Don’t Panic…this movie remake of the well loved and still well shown TV sitcom isn’t as bad as some reviews may be saying. At least, I enjoyed the quaint nature and rather twee approach it had, granted the comedy never takes off and the stars listed feel under used but aside from this and its predictability, it’s nevertheless a fine call to attention for the appreciated BBC show.
In 1944 Walmington-on-Sea, the Home Guard led by blustering Captain Mainwaring (Toby Jones) may finally get the chance to prove themselves as fit and necessary men for the war. MI5 believe the Germans have a spy in the midst of this seaside resort and hope that the Captain and his army can find the sneaky culprit and save the day.
Taking on such a popular and adored sitcom from the hallowed halls of British television is no mean feat and director Oliver Parker has his work cut out for him just by using the name and trying to tread in the much respected footsteps taken by the likes of Arthur Lowe, Clive Dunn and John Laurie. He does have a background in tackling British brands of the past, with ‘St. Trinian’s’ and’ Johnny English Reborn’ to his name. This feels the same as the latter with a big sweeping feel to the piece but not much behind it. It looks good and we see more of the town, the people and even Germany but without the needed ingredients of substance or point to make us wish to see that.

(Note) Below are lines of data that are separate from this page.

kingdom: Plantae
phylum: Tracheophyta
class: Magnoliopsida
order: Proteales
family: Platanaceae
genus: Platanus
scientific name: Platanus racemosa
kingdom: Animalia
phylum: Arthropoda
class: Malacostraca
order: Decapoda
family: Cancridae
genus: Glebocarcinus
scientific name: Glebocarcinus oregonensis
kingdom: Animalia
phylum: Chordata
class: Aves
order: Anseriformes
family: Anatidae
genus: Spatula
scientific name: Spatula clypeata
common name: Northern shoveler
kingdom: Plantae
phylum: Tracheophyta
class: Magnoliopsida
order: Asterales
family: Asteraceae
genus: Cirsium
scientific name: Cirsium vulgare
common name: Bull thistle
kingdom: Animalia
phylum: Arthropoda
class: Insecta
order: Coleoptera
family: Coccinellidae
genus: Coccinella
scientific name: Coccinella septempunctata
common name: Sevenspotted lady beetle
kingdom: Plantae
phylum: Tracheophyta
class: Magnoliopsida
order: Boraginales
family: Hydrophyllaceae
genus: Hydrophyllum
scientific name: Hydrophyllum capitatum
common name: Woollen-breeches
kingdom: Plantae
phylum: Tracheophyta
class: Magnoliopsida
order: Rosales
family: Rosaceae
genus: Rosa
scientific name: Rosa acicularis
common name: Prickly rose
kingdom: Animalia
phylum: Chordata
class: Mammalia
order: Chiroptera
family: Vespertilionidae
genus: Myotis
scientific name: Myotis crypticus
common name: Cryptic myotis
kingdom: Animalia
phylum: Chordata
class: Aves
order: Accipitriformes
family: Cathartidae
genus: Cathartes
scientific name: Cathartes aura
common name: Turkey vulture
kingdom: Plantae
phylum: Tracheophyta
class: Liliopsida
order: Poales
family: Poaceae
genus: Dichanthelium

I kind of agree with a lot of online views stating that this film is pointless. It’s not like anyone massively called out for this movie to be rolled into production, the show is always on air and will always be remembered so having a whole new bunch of faces and a now bigger set piece cinema scaled vision to the characters and location feels forced and unwanted. On the other hand, I am happy to see it get the silver screen treatment because it heightens on drama and doesn’t tarnish ‘Dad’s Army’, in fact this feels like a weak yet satisfying salute to the original.
Of course throughout this 2016 release, watching Jones or Bill Nighy comes with a set of expectations and it’s odd seeing them try to look and act in a similar fashion to the actors from the TV show. There’s a strained factor at times with some of the jokes or skewed references to the show, as if they know we’re hopeful to hear catchphrases ring out for us to enjoy. Also the story about a spy is boringly approached being obvious, the set-ups the Home Guard face are never subtle and maybe things get a little to historically serious for these bumbling older men to handle. It’s fun in the show seeing them verge on doing something but never really finding their place to help the war efforts.
Comedy wise; there are some good laugh out loud moments from the Carry On style word play and general innuendo or the prat falling movements from Mainwaring. The scene in a cottage as he and Wilson hope to win the admiration and passion of new figure Rose Winters is really well done. There’s a weird yet humorous angle in Pike’s attempt to be dashing like a cinematic idol and the lucid thoughts of German looks invading the usually placid town are over the top but played greatly.
Toby Jones looks the part and really steals the film when squinting his eyes and looking like a puffy Churchill. Bill Nighy isn’t a great Wilson being more like he is in rom-coms with the usual Nighy snort and swagger. Michael Gambon delights as the dim-witted yet cheery Godfrey. Catherine Zeta-Jones looks like she’s enjoying her turn as the new character, lapping up the irony of us knowing her part and the men in uniform not having a clue. Daniel Mays with swindler voice and all is a fine casting choice for the scheming wise-cracking Walker. Blake Harrison is goofy, lanky, kind and molly-coddled to almost Ian Lavender levels. Tom Courtenay is perhaps the closest to his tube character after Jones, his movements and voice being near uncanny. Bill Paterson gives fun barrel shot dead pan tones to his turn as Scottish Frazer. It’s also good to see a whole new army come in as the females show up to help in a large way, this plus a couple of cameos make it a fine ensemble piece just not as magical as they could have been.
There’s no fraud on show here as this movie is clearly trying to be a solid love letter to the television sitcom but it doesn’t fully succeed. There is comedy, there is imitation and there’s a good aim at being bigger but the tame factor cannot be denied.